[Design files in plain text]

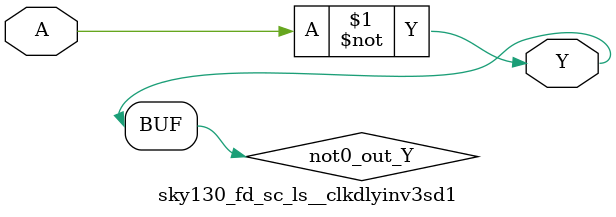
<source format=v>
/*
 * Copyright 2020 The SkyWater PDK Authors
 *
 * Licensed under the Apache License, Version 2.0 (the "License");
 * you may not use this file except in compliance with the License.
 * You may obtain a copy of the License at
 *
 *     https://www.apache.org/licenses/LICENSE-2.0
 *
 * Unless required by applicable law or agreed to in writing, software
 * distributed under the License is distributed on an "AS IS" BASIS,
 * WITHOUT WARRANTIES OR CONDITIONS OF ANY KIND, either express or implied.
 * See the License for the specific language governing permissions and
 * limitations under the License.
 *
 * SPDX-License-Identifier: Apache-2.0
*/


`ifndef SKY130_FD_SC_LS__CLKDLYINV3SD1_FUNCTIONAL_V
`define SKY130_FD_SC_LS__CLKDLYINV3SD1_FUNCTIONAL_V

/**
 * clkdlyinv3sd1: Clock Delay Inverter 3-stage 0.15um length inner
 *                stage gate.
 *
 * Verilog simulation functional model.
 */

`timescale 1ns / 1ps
`default_nettype none

`celldefine
module sky130_fd_sc_ls__clkdlyinv3sd1 (
    Y,
    A
);

    // Module ports
    output Y;
    input  A;

    // Local signals
    wire not0_out_Y;

    //  Name  Output      Other arguments
    not not0 (not0_out_Y, A              );
    buf buf0 (Y         , not0_out_Y     );

endmodule
`endcelldefine

`default_nettype wire
`endif  // SKY130_FD_SC_LS__CLKDLYINV3SD1_FUNCTIONAL_V
</source>
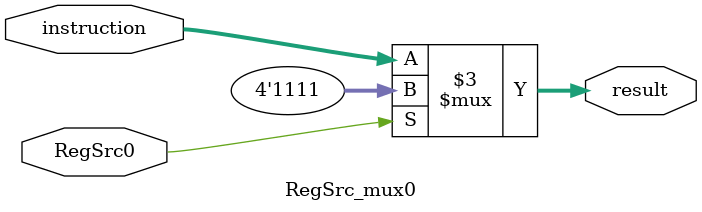
<source format=v>
`timescale 1ns / 1ps

module RegSrc_mux0 (
    input  wire [3:0] instruction,  
    input  wire       RegSrc0,      
    output reg  [3:0] result        
);

    always @(*) begin
        if (RegSrc0)
            result = 4'b1111;      
        else
            result = instruction;  
    end

endmodule
</source>
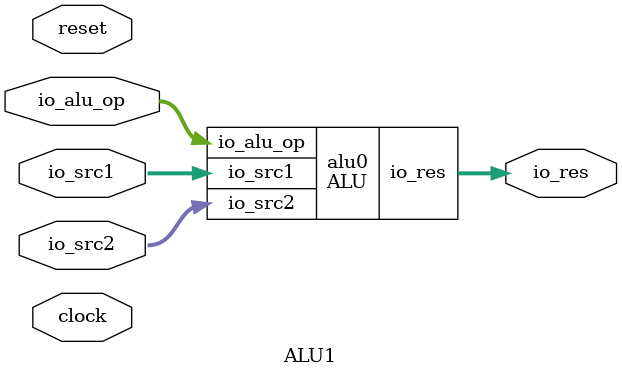
<source format=v>
module ALU(	// <stdin>:2:10
  input  [11:0] io_alu_op,
  input  [31:0] io_src1,
                io_src2,
  output [31:0] io_res);

  wire        add_sub = io_alu_op[1] | io_alu_op[2] | io_alu_op[3];	// ALU.scala:18:32, :19:32, :20:32, :30:36
  wire [31:0] or_res = io_src1 | io_src2;	// ALU.scala:35:27
  wire [62:0] sll_res = {31'h0, io_src1} << io_src2[4:0];	// ALU.scala:38:{27,37}
  wire [63:0] sr_res = {{32{io_src1[31] & io_alu_op[10]}}, io_src1} >> io_src2[4:0];	// ALU.scala:27:32, :32:26, :38:37, :39:39, :40:21, Bitwise.scala:77:12, Cat.scala:33:92
  assign io_res = (io_alu_op[10] | io_alu_op[9] ? sr_res[31:0] : 32'h0) | (io_alu_op[0] | io_alu_op[1] ?
                io_src1 + ({32{add_sub}} ^ io_src2) + {31'h0, add_sub} : 32'h0) | (io_alu_op[4] ? io_src1 &
                io_src2 : 32'h0) | (io_alu_op[6] ? or_res : 32'h0) | (io_alu_op[5] ? ~or_res : 32'h0) |
                (io_alu_op[7] ? io_src1 ^ io_src2 : 32'h0) | (io_alu_op[8] ? sll_res[31:0] : 32'h0) |
                (io_alu_op[11] ? io_src2 : 32'h0);	// <stdin>:2:10, ALU.scala:17:28, :18:32, :21:32, :22:32, :23:32, :24:32, :25:32, :26:32, :27:32, :28:32, :30:36, :31:{33,62}, :34:27, :35:27, :36:19, :37:27, :38:27, :40:21, :44:17, :50:17, Bitwise.scala:77:12, Mux.scala:27:73
endmodule

module ALU1(	// <stdin>:75:10
  input         clock,
                reset,
  input  [11:0] io_alu_op,
  input  [31:0] io_src1,
                io_src2,
  output [31:0] io_res);

  ALU alu0 (	// class ALU1 extends Module {.scala:12:22
    .io_alu_op (io_alu_op),
    .io_src1   (io_src1),
    .io_src2   (io_src2),
    .io_res    (io_res)
  );
endmodule


</source>
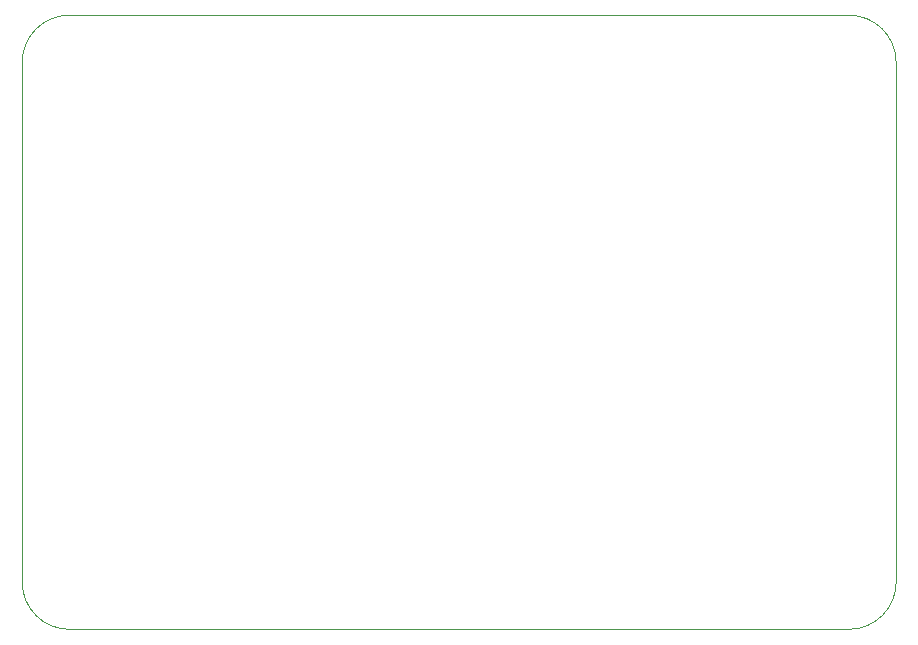
<source format=gbr>
%TF.GenerationSoftware,KiCad,Pcbnew,8.0.5*%
%TF.CreationDate,2025-02-12T03:45:18+07:00*%
%TF.ProjectId,SmartFarmMySensors_ArduinoNano,536d6172-7446-4617-926d-4d7953656e73,rev?*%
%TF.SameCoordinates,Original*%
%TF.FileFunction,Profile,NP*%
%FSLAX46Y46*%
G04 Gerber Fmt 4.6, Leading zero omitted, Abs format (unit mm)*
G04 Created by KiCad (PCBNEW 8.0.5) date 2025-02-12 03:45:18*
%MOMM*%
%LPD*%
G01*
G04 APERTURE LIST*
%TA.AperFunction,Profile*%
%ADD10C,0.050000*%
%TD*%
G04 APERTURE END LIST*
D10*
X108700000Y-51900000D02*
G75*
G02*
X112700000Y-47900000I4000000J0D01*
G01*
X182700000Y-51900000D02*
X182700000Y-95900000D01*
X112700000Y-99900000D02*
G75*
G02*
X108700000Y-95900000I0J4000000D01*
G01*
X108700000Y-95900000D02*
X108700000Y-51900000D01*
X178700000Y-99900000D02*
X112700000Y-99900000D01*
X178700000Y-47900000D02*
G75*
G02*
X182700000Y-51900000I0J-4000000D01*
G01*
X112700000Y-47900000D02*
X178700000Y-47900000D01*
X182700000Y-95900000D02*
G75*
G02*
X178700000Y-99900000I-4000000J0D01*
G01*
M02*

</source>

Task statement: Could you give all the records again, exactly, minus the pictures?

Written answer:
<source format=v>
/*
 * Copyright 2020 The SkyWater PDK Authors
 *
 * Licensed under the Apache License, Version 2.0 (the "License");
 * you may not use this file except in compliance with the License.
 * You may obtain a copy of the License at
 *
 *     https://www.apache.org/licenses/LICENSE-2.0
 *
 * Unless required by applicable law or agreed to in writing, software
 * distributed under the License is distributed on an "AS IS" BASIS,
 * WITHOUT WARRANTIES OR CONDITIONS OF ANY KIND, either express or implied.
 * See the License for the specific language governing permissions and
 * limitations under the License.
 *
 * SPDX-License-Identifier: Apache-2.0
*/


`ifndef SKY130_FD_SC_LS__CLKDLYINV3SD1_FUNCTIONAL_V
`define SKY130_FD_SC_LS__CLKDLYINV3SD1_FUNCTIONAL_V

/**
 * clkdlyinv3sd1: Clock Delay Inverter 3-stage 0.15um length inner
 *                stage gate.
 *
 * Verilog simulation functional model.
 */

`timescale 1ns / 1ps
`default_nettype none

`celldefine
module sky130_fd_sc_ls__clkdlyinv3sd1 (
    Y,
    A
);

    // Module ports
    output Y;
    input  A;

    // Local signals
    wire not0_out_Y;

    //  Name  Output      Other arguments
    not not0 (not0_out_Y, A              );
    buf buf0 (Y         , not0_out_Y     );

endmodule
`endcelldefine

`default_nettype wire
`endif  // SKY130_FD_SC_LS__CLKDLYINV3SD1_FUNCTIONAL_V
</source>
<source format=v>
`timescale 1ns / 1ps

module RegSrc_mux0 (
    input  wire [3:0] instruction,  
    input  wire       RegSrc0,      
    output reg  [3:0] result        
);

    always @(*) begin
        if (RegSrc0)
            result = 4'b1111;      
        else
            result = instruction;  
    end

endmodule
</source>
<source format=v>
module ALU(	// <stdin>:2:10
  input  [11:0] io_alu_op,
  input  [31:0] io_src1,
                io_src2,
  output [31:0] io_res);

  wire        add_sub = io_alu_op[1] | io_alu_op[2] | io_alu_op[3];	// ALU.scala:18:32, :19:32, :20:32, :30:36
  wire [31:0] or_res = io_src1 | io_src2;	// ALU.scala:35:27
  wire [62:0] sll_res = {31'h0, io_src1} << io_src2[4:0];	// ALU.scala:38:{27,37}
  wire [63:0] sr_res = {{32{io_src1[31] & io_alu_op[10]}}, io_src1} >> io_src2[4:0];	// ALU.scala:27:32, :32:26, :38:37, :39:39, :40:21, Bitwise.scala:77:12, Cat.scala:33:92
  assign io_res = (io_alu_op[10] | io_alu_op[9] ? sr_res[31:0] : 32'h0) | (io_alu_op[0] | io_alu_op[1] ?
                io_src1 + ({32{add_sub}} ^ io_src2) + {31'h0, add_sub} : 32'h0) | (io_alu_op[4] ? io_src1 &
                io_src2 : 32'h0) | (io_alu_op[6] ? or_res : 32'h0) | (io_alu_op[5] ? ~or_res : 32'h0) |
                (io_alu_op[7] ? io_src1 ^ io_src2 : 32'h0) | (io_alu_op[8] ? sll_res[31:0] : 32'h0) |
                (io_alu_op[11] ? io_src2 : 32'h0);	// <stdin>:2:10, ALU.scala:17:28, :18:32, :21:32, :22:32, :23:32, :24:32, :25:32, :26:32, :27:32, :28:32, :30:36, :31:{33,62}, :34:27, :35:27, :36:19, :37:27, :38:27, :40:21, :44:17, :50:17, Bitwise.scala:77:12, Mux.scala:27:73
endmodule

module ALU1(	// <stdin>:75:10
  input         clock,
                reset,
  input  [11:0] io_alu_op,
  input  [31:0] io_src1,
                io_src2,
  output [31:0] io_res);

  ALU alu0 (	// class ALU1 extends Module {.scala:12:22
    .io_alu_op (io_alu_op),
    .io_src1   (io_src1),
    .io_src2   (io_src2),
    .io_res    (io_res)
  );
endmodule


</source>
<source format=gbr>
%TF.GenerationSoftware,KiCad,Pcbnew,8.0.5*%
%TF.CreationDate,2025-02-12T03:45:18+07:00*%
%TF.ProjectId,SmartFarmMySensors_ArduinoNano,536d6172-7446-4617-926d-4d7953656e73,rev?*%
%TF.SameCoordinates,Original*%
%TF.FileFunction,Profile,NP*%
%FSLAX46Y46*%
G04 Gerber Fmt 4.6, Leading zero omitted, Abs format (unit mm)*
G04 Created by KiCad (PCBNEW 8.0.5) date 2025-02-12 03:45:18*
%MOMM*%
%LPD*%
G01*
G04 APERTURE LIST*
%TA.AperFunction,Profile*%
%ADD10C,0.050000*%
%TD*%
G04 APERTURE END LIST*
D10*
X108700000Y-51900000D02*
G75*
G02*
X112700000Y-47900000I4000000J0D01*
G01*
X182700000Y-51900000D02*
X182700000Y-95900000D01*
X112700000Y-99900000D02*
G75*
G02*
X108700000Y-95900000I0J4000000D01*
G01*
X108700000Y-95900000D02*
X108700000Y-51900000D01*
X178700000Y-99900000D02*
X112700000Y-99900000D01*
X178700000Y-47900000D02*
G75*
G02*
X182700000Y-51900000I0J-4000000D01*
G01*
X112700000Y-47900000D02*
X178700000Y-47900000D01*
X182700000Y-95900000D02*
G75*
G02*
X178700000Y-99900000I-4000000J0D01*
G01*
M02*

</source>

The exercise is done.